Exercise objective
Give every line of the data again, unchanged, but with no pictures.

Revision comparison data
=== Section Start ===

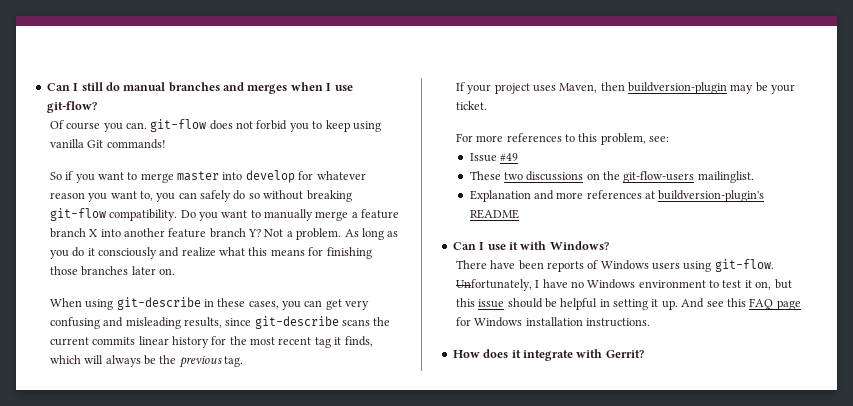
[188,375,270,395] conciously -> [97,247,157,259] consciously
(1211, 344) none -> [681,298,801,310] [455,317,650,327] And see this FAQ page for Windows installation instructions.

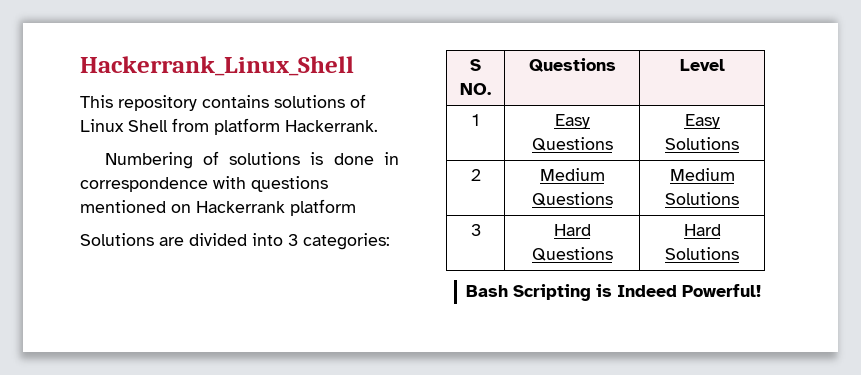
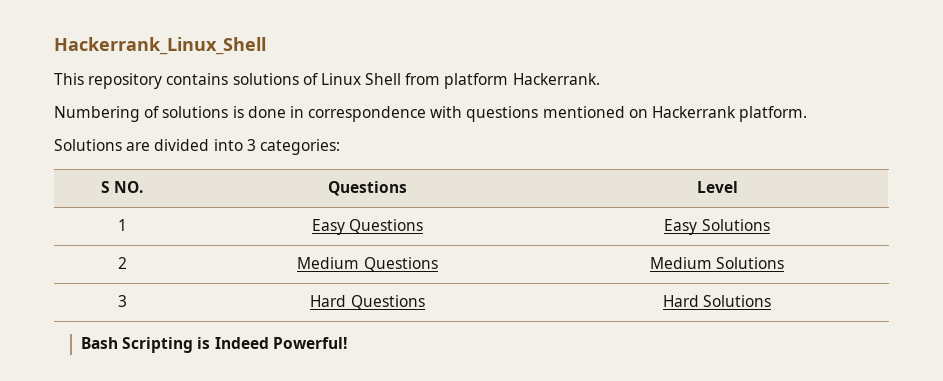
[290,199,356,216] platform -> [739,106,808,122] platform.

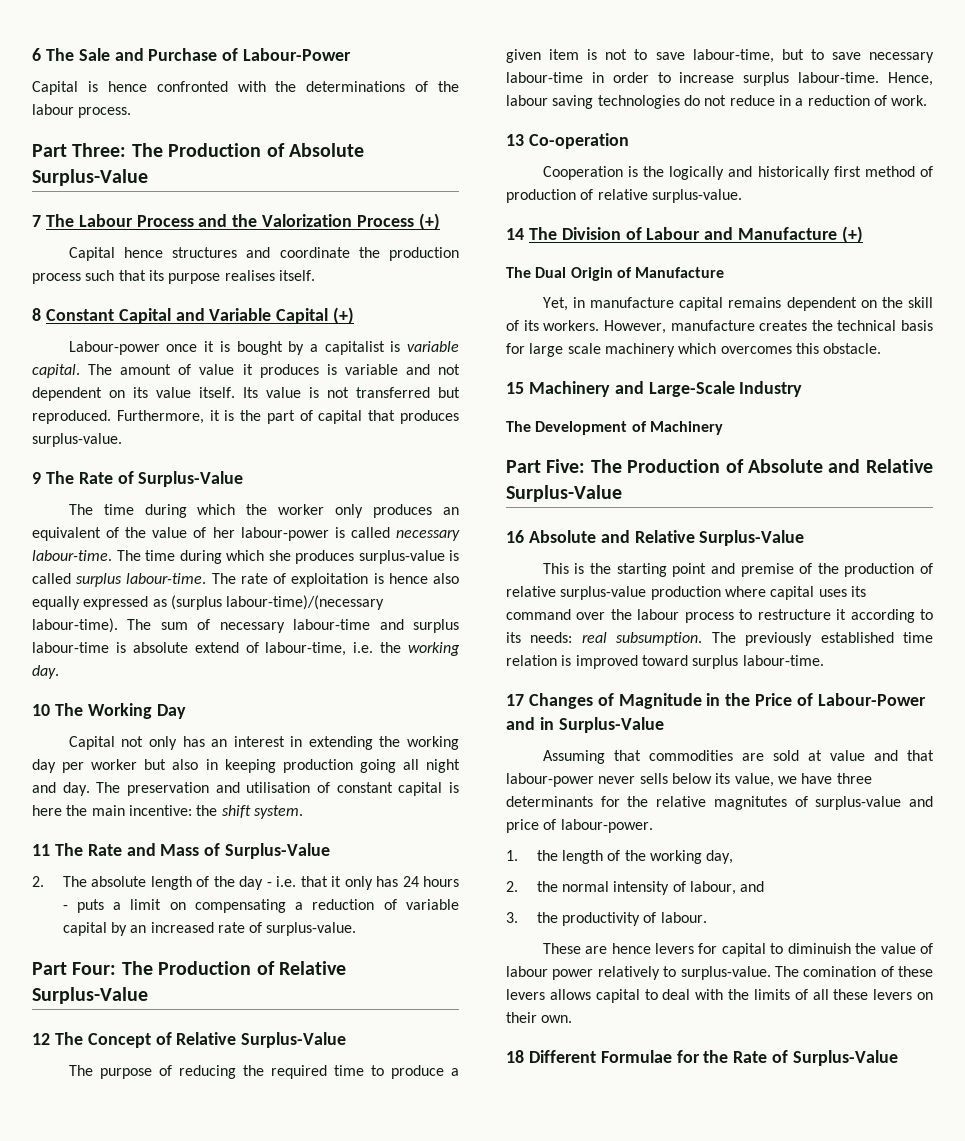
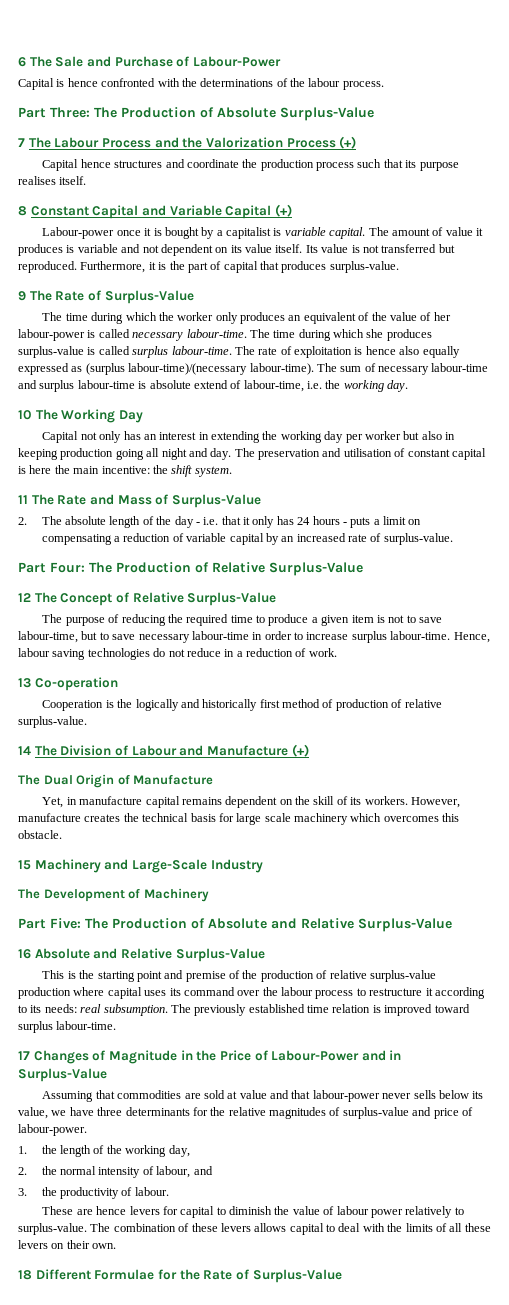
[713,796,787,810] magnitutes -> [269,1107,326,1119] magnitudes
[787,943,851,954] diminuish -> [228,1206,272,1215] diminish
[803,966,877,977] comination -> [113,1223,176,1232] combination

=== Section End ===

Output below
[188,375,270,395] conciously -> [97,247,157,259] consciously
(1211, 344) none -> [681,298,801,310] [455,317,650,327] And see this FAQ page for Windows installation instructions.

[290,199,356,216] platform -> [739,106,808,122] platform.

[713,796,787,810] magnitutes -> [269,1107,326,1119] magnitudes
[787,943,851,954] diminuish -> [228,1206,272,1215] diminish
[803,966,877,977] comination -> [113,1223,176,1232] combination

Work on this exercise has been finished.